■ **Problem requirements**: Write the records out again without change. Leave the pictures behind.

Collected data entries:
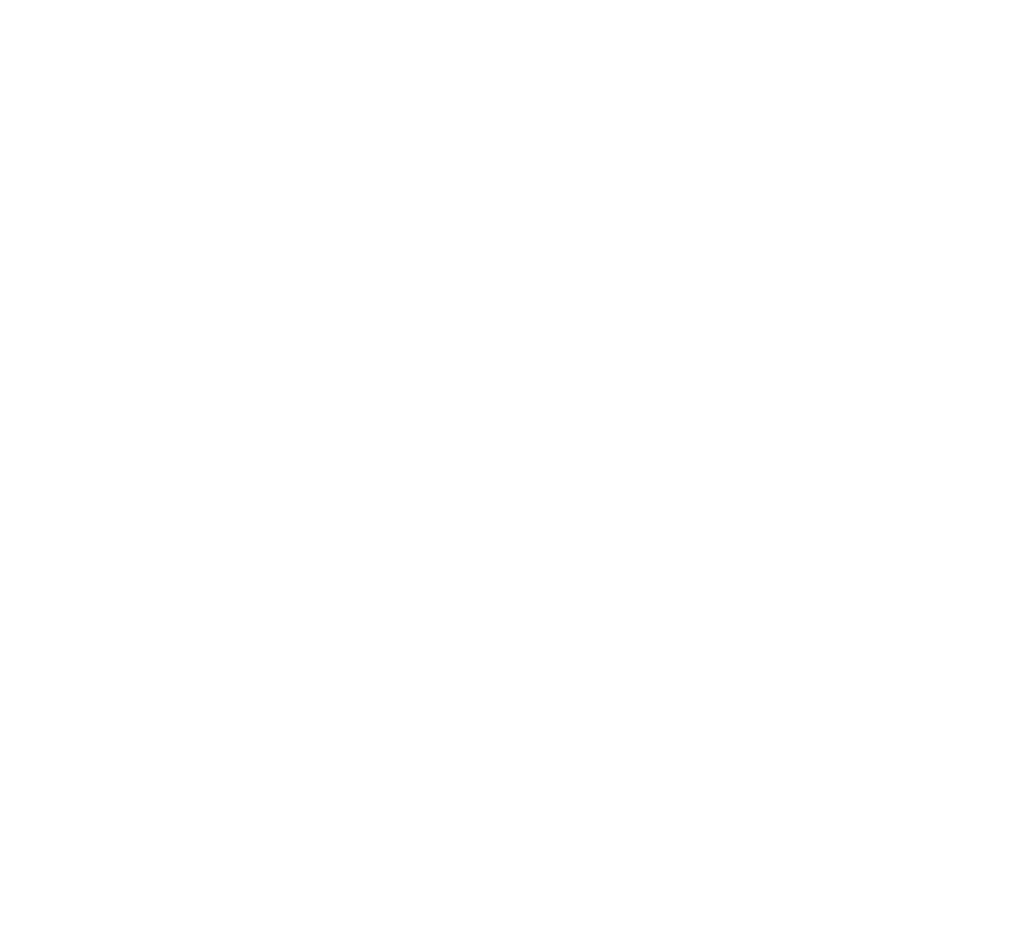
<source format=kicad_pcb>
(kicad_pcb
	(version 20241229)
	(generator "pcbnew")
	(generator_version "9.0")
	(general
		(thickness 1.6)
		(legacy_teardrops no)
	)
	(paper "A4")
	(layers
		(0 "F.Cu" power)
		(2 "B.Cu" power)
		(9 "F.Adhes" user "F.Adhesive")
		(11 "B.Adhes" user "B.Adhesive")
		(13 "F.Paste" user)
		(15 "B.Paste" user)
		(5 "F.SilkS" user "F.Silkscreen")
		(7 "B.SilkS" user "B.Silkscreen")
		(1 "F.Mask" user)
		(3 "B.Mask" user)
		(17 "Dwgs.User" user "User.Drawings")
		(19 "Cmts.User" user "User.Comments")
		(21 "Eco1.User" user "User.Eco1")
		(23 "Eco2.User" user "User.Eco2")
		(25 "Edge.Cuts" user)
		(27 "Margin" user)
		(31 "F.CrtYd" user "F.Courtyard")
		(29 "B.CrtYd" user "B.Courtyard")
		(35 "F.Fab" user)
		(33 "B.Fab" user)
		(39 "User.1" user)
		(41 "User.2" user)
		(43 "User.3" user)
		(45 "User.4" user)
	)
	(setup
		(pad_to_mask_clearance 0)
		(allow_soldermask_bridges_in_footprints no)
		(tenting front back)
		(pcbplotparams
			(layerselection 0x00000000_00000000_55555555_5755f5ff)
			(plot_on_all_layers_selection 0x00000000_00000000_00000000_00000000)
			(disableapertmacros no)
			(usegerberextensions no)
			(usegerberattributes yes)
			(usegerberadvancedattributes yes)
			(creategerberjobfile yes)
			(dashed_line_dash_ratio 12.000000)
			(dashed_line_gap_ratio 3.000000)
			(svgprecision 4)
			(plotframeref no)
			(mode 1)
			(useauxorigin no)
			(hpglpennumber 1)
			(hpglpenspeed 20)
			(hpglpendiameter 15.000000)
			(pdf_front_fp_property_popups yes)
			(pdf_back_fp_property_popups yes)
			(pdf_metadata yes)
			(pdf_single_document no)
			(dxfpolygonmode yes)
			(dxfimperialunits yes)
			(dxfusepcbnewfont yes)
			(psnegative no)
			(psa4output no)
			(plot_black_and_white yes)
			(sketchpadsonfab no)
			(plotpadnumbers no)
			(hidednponfab no)
			(sketchdnponfab yes)
			(crossoutdnponfab yes)
			(subtractmaskfromsilk no)
			(outputformat 1)
			(mirror no)
			(drillshape 1)
			(scaleselection 1)
			(outputdirectory "")
		)
	)
	(net 0 "")
	(zone
		(net 0)
		(net_name "")
		(layers "F.Cu" "B.Cu")
		(uuid "3720b507-b8f8-4ece-85a8-7b19fe7a21ca")
		(hatch edge 0.5)
		(connect_pads
			(clearance 0.5)
		)
		(min_thickness 0.25)
		(filled_areas_thickness no)
		(fill
			(thermal_gap 0.5)
			(thermal_bridge_width 0.5)
			(island_removal_mode 1)
			(island_area_min 10)
		)
		(polygon
			(pts
				(xy 120.5 34.5) (xy 155 34.5) (xy 155 66) (xy 120.5 66)
			)
		)
	)
	(zone
		(net 0)
		(net_name "")
		(layer "Edge.Cuts")
		(uuid "6e1e05c8-d94e-4dbc-b487-ec6a840649e6")
		(hatch none 0.5)
		(connect_pads
			(clearance 0.5)
		)
		(min_thickness 0.25)
		(filled_areas_thickness no)
		(fill
			(thermal_gap 0.5)
			(thermal_bridge_width 0.5)
		)
		(polygon
			(pts
				(xy 155 66) (xy 155 34.5) (xy 120.5 34.5) (xy 120.5 66)
			)
		)
	)
	(embedded_fonts no)
)

</source>
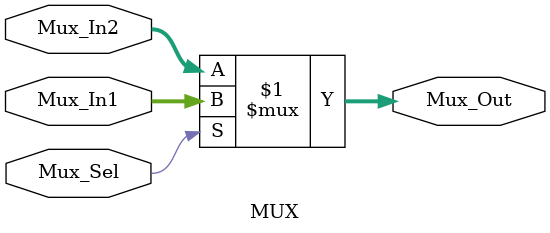
<source format=v>
module MUX(output [1:0] Mux_Out,input 
[1:0] Mux_In1,input [1:0] Mux_In2, input 
Mux_Sel );
assign Mux_Out = (Mux_Sel)? Mux_In1: 
Mux_In2; 
endmodule
</source>
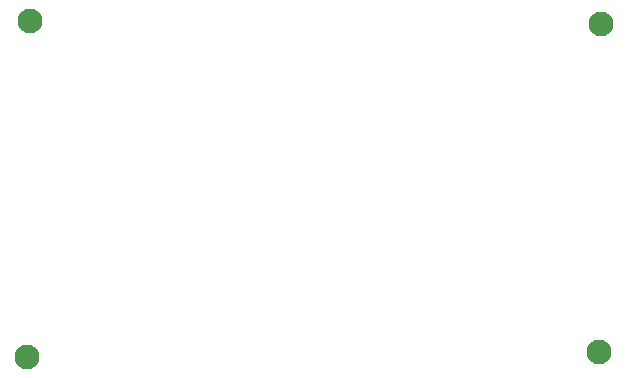
<source format=gbr>
%TF.GenerationSoftware,KiCad,Pcbnew,8.0.8*%
%TF.CreationDate,2025-06-30T12:07:43+05:30*%
%TF.ProjectId,openlog,6f70656e-6c6f-4672-9e6b-696361645f70,rev?*%
%TF.SameCoordinates,Original*%
%TF.FileFunction,NonPlated,1,2,NPTH,Drill*%
%TF.FilePolarity,Positive*%
%FSLAX46Y46*%
G04 Gerber Fmt 4.6, Leading zero omitted, Abs format (unit mm)*
G04 Created by KiCad (PCBNEW 8.0.8) date 2025-06-30 12:07:43*
%MOMM*%
%LPD*%
G01*
G04 APERTURE LIST*
%TA.AperFunction,ComponentDrill*%
%ADD10C,2.100000*%
%TD*%
G04 APERTURE END LIST*
D10*
%TO.C,H4*%
X98200000Y-84200000D03*
%TO.C,H1*%
X98400000Y-55800000D03*
%TO.C,H3*%
X146600000Y-83800000D03*
%TO.C,H2*%
X146800000Y-56000000D03*
M02*

</source>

■ **Response box**:
<source format=kicad_pcb>
(kicad_pcb
	(version 20241229)
	(generator "pcbnew")
	(generator_version "9.0")
	(general
		(thickness 1.6)
		(legacy_teardrops no)
	)
	(paper "A4")
	(layers
		(0 "F.Cu" power)
		(2 "B.Cu" power)
		(9 "F.Adhes" user "F.Adhesive")
		(11 "B.Adhes" user "B.Adhesive")
		(13 "F.Paste" user)
		(15 "B.Paste" user)
		(5 "F.SilkS" user "F.Silkscreen")
		(7 "B.SilkS" user "B.Silkscreen")
		(1 "F.Mask" user)
		(3 "B.Mask" user)
		(17 "Dwgs.User" user "User.Drawings")
		(19 "Cmts.User" user "User.Comments")
		(21 "Eco1.User" user "User.Eco1")
		(23 "Eco2.User" user "User.Eco2")
		(25 "Edge.Cuts" user)
		(27 "Margin" user)
		(31 "F.CrtYd" user "F.Courtyard")
		(29 "B.CrtYd" user "B.Courtyard")
		(35 "F.Fab" user)
		(33 "B.Fab" user)
		(39 "User.1" user)
		(41 "User.2" user)
		(43 "User.3" user)
		(45 "User.4" user)
	)
	(setup
		(pad_to_mask_clearance 0)
		(allow_soldermask_bridges_in_footprints no)
		(tenting front back)
		(pcbplotparams
			(layerselection 0x00000000_00000000_55555555_5755f5ff)
			(plot_on_all_layers_selection 0x00000000_00000000_00000000_00000000)
			(disableapertmacros no)
			(usegerberextensions no)
			(usegerberattributes yes)
			(usegerberadvancedattributes yes)
			(creategerberjobfile yes)
			(dashed_line_dash_ratio 12.000000)
			(dashed_line_gap_ratio 3.000000)
			(svgprecision 4)
			(plotframeref no)
			(mode 1)
			(useauxorigin no)
			(hpglpennumber 1)
			(hpglpenspeed 20)
			(hpglpendiameter 15.000000)
			(pdf_front_fp_property_popups yes)
			(pdf_back_fp_property_popups yes)
			(pdf_metadata yes)
			(pdf_single_document no)
			(dxfpolygonmode yes)
			(dxfimperialunits yes)
			(dxfusepcbnewfont yes)
			(psnegative no)
			(psa4output no)
			(plot_black_and_white yes)
			(sketchpadsonfab no)
			(plotpadnumbers no)
			(hidednponfab no)
			(sketchdnponfab yes)
			(crossoutdnponfab yes)
			(subtractmaskfromsilk no)
			(outputformat 1)
			(mirror no)
			(drillshape 1)
			(scaleselection 1)
			(outputdirectory "")
		)
	)
	(net 0 "")
	(zone
		(net 0)
		(net_name "")
		(layers "F.Cu" "B.Cu")
		(uuid "3720b507-b8f8-4ece-85a8-7b19fe7a21ca")
		(hatch edge 0.5)
		(connect_pads
			(clearance 0.5)
		)
		(min_thickness 0.25)
		(filled_areas_thickness no)
		(fill
			(thermal_gap 0.5)
			(thermal_bridge_width 0.5)
			(island_removal_mode 1)
			(island_area_min 10)
		)
		(polygon
			(pts
				(xy 120.5 34.5) (xy 155 34.5) (xy 155 66) (xy 120.5 66)
			)
		)
	)
	(zone
		(net 0)
		(net_name "")
		(layer "Edge.Cuts")
		(uuid "6e1e05c8-d94e-4dbc-b487-ec6a840649e6")
		(hatch none 0.5)
		(connect_pads
			(clearance 0.5)
		)
		(min_thickness 0.25)
		(filled_areas_thickness no)
		(fill
			(thermal_gap 0.5)
			(thermal_bridge_width 0.5)
		)
		(polygon
			(pts
				(xy 155 66) (xy 155 34.5) (xy 120.5 34.5) (xy 120.5 66)
			)
		)
	)
	(embedded_fonts no)
)

</source>
<source format=v>
module MUX(output [1:0] Mux_Out,input 
[1:0] Mux_In1,input [1:0] Mux_In2, input 
Mux_Sel );
assign Mux_Out = (Mux_Sel)? Mux_In1: 
Mux_In2; 
endmodule
</source>
<source format=gbr>
%TF.GenerationSoftware,KiCad,Pcbnew,8.0.8*%
%TF.CreationDate,2025-06-30T12:07:43+05:30*%
%TF.ProjectId,openlog,6f70656e-6c6f-4672-9e6b-696361645f70,rev?*%
%TF.SameCoordinates,Original*%
%TF.FileFunction,NonPlated,1,2,NPTH,Drill*%
%TF.FilePolarity,Positive*%
%FSLAX46Y46*%
G04 Gerber Fmt 4.6, Leading zero omitted, Abs format (unit mm)*
G04 Created by KiCad (PCBNEW 8.0.8) date 2025-06-30 12:07:43*
%MOMM*%
%LPD*%
G01*
G04 APERTURE LIST*
%TA.AperFunction,ComponentDrill*%
%ADD10C,2.100000*%
%TD*%
G04 APERTURE END LIST*
D10*
%TO.C,H4*%
X98200000Y-84200000D03*
%TO.C,H1*%
X98400000Y-55800000D03*
%TO.C,H3*%
X146600000Y-83800000D03*
%TO.C,H2*%
X146800000Y-56000000D03*
M02*

</source>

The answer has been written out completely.